Mari jujur: banyak pemekaran hanya mengganti pusat ketimpangan dari satu kota ke kota baru, bukan menghapus ketimpangan itu sendiri. Pusat pemerintahan baru dibangun megah, jalan mulus ke kantor bupati baru, tapi jalan desa tetap becek dan sekolah tetap reyot. Apa bedanya?

Tak hanya itu, otonomi yang dijanjikan sering kali berubah jadi ladang kekuasaan baru bagi elite lokal. Jabatan-jabatan baru dibentuk bukan untuk melayani rakyat, tapi untuk memuaskan hasrat politik yang haus kekuasaan. Demokrasi lokal pun akhirnya hanya menjadi panggung kecil bagi aktor lama dalam kostum baru.

Pulau Sumbawa: Siapkah atau Sekadar Siap-Siap?
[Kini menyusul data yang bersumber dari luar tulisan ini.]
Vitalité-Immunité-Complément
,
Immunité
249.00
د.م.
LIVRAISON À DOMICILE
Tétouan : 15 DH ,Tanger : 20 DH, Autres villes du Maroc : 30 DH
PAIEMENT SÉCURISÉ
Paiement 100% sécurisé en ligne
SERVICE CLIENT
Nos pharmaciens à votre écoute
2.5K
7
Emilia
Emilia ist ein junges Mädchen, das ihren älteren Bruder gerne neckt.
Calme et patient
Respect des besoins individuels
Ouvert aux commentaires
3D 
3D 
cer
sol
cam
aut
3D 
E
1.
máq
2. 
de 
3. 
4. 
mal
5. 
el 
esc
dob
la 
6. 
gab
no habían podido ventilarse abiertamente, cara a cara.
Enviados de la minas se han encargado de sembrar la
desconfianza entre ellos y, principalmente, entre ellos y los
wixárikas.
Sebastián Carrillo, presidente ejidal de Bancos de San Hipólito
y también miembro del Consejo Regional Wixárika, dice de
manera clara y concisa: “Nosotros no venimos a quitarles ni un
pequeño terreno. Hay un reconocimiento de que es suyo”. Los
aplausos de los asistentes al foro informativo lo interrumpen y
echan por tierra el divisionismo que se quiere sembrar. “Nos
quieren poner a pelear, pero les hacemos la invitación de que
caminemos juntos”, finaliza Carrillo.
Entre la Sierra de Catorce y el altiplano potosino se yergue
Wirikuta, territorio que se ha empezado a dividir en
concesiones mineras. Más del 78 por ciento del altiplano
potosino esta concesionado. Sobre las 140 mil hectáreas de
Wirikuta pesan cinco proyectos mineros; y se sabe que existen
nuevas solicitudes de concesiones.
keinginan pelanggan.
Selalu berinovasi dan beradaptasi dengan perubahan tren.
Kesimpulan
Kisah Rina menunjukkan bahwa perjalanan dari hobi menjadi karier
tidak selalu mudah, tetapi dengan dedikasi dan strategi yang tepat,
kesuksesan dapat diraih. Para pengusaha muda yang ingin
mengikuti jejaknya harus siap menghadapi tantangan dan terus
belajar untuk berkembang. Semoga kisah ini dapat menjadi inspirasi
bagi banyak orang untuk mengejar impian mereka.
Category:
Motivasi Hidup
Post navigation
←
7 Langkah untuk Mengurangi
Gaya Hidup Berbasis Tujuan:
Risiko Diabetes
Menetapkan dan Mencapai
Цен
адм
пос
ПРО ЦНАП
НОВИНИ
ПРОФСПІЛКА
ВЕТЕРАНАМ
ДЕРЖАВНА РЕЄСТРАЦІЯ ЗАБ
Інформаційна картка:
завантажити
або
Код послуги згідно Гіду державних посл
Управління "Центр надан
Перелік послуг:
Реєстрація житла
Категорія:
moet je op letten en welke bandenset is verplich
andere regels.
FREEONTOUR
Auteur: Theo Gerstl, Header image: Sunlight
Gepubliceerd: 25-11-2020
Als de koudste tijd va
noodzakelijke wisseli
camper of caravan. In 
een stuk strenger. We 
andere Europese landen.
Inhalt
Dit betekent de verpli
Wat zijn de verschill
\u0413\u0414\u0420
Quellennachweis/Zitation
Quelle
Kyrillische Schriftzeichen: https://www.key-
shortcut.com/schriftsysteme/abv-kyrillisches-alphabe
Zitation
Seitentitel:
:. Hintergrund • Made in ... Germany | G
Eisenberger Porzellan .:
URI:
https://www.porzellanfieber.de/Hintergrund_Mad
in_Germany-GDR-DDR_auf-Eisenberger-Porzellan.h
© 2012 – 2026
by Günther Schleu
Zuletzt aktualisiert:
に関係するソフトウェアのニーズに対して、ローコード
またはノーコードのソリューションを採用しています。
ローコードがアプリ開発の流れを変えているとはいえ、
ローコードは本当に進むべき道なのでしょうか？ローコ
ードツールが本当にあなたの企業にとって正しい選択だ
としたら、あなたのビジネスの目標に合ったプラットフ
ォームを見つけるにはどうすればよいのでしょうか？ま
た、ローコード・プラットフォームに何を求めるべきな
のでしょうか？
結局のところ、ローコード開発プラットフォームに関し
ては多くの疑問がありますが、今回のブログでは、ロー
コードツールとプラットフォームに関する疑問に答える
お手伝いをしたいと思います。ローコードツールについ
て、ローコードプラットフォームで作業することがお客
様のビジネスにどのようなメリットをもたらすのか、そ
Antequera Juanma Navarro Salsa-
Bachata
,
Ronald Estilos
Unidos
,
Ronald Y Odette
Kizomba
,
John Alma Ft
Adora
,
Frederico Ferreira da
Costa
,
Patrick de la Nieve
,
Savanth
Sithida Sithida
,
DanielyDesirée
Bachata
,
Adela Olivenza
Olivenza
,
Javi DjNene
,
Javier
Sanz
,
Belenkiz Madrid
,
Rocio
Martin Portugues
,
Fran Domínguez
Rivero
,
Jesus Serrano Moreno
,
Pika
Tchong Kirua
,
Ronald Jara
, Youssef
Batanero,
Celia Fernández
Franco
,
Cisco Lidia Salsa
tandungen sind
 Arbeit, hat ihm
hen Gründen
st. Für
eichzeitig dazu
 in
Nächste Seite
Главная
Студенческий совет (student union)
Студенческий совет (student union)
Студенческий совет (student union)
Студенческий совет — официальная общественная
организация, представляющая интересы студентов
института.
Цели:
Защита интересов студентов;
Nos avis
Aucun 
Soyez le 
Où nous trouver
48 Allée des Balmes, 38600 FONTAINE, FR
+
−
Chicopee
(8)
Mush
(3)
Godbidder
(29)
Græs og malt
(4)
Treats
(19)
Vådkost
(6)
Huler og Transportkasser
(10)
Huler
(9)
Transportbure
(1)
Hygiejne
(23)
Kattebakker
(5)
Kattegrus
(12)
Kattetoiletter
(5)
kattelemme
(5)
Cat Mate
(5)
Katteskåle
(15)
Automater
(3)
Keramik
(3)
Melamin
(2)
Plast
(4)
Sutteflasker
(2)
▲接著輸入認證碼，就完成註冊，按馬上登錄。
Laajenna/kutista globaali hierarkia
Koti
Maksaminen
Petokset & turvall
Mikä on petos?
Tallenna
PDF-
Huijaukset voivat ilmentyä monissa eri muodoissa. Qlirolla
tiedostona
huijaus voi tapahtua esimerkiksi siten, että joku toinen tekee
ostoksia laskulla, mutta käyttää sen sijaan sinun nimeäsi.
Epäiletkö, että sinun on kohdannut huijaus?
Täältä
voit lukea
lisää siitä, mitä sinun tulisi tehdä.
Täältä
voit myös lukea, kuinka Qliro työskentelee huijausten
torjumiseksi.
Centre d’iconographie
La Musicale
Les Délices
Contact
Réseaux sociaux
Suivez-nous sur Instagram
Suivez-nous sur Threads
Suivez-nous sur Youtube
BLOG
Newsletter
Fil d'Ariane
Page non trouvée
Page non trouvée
Memang, Pulau Sumbawa punya potensi. Sumber daya alam, budaya lokal yang kuat, dan semangat masyarakatnya jelas tak bisa diabaikan. Namun, potensi bukan jaminan jika tak dibarengi kapasitas fiskal, birokrasi yang solid, dan tata kelola yang transparan. Apakah para pengusung PPS sudah menjawab tiga pertanyaan penting ini?

  1. Siapkah PPS secara keuangan tanpa ketergantungan abadi pada dana pusat?
  2. Siapkah birokrasi dan infrastruktur dasar dibangun tanpa menelantarkan pelayanan publik?
  3. Siapkah masyarakat dilibatkan sebagai subjek, bukan objek politik pemekaran?

Moratorium: Rem Darurat yang Masih Dibutuhkan

Sebab peta Indonesia bukan cuma soal garis batas, tapi juga soal siapa yang akan merasakan manfaatnya ketika garis itu ditarik ulang.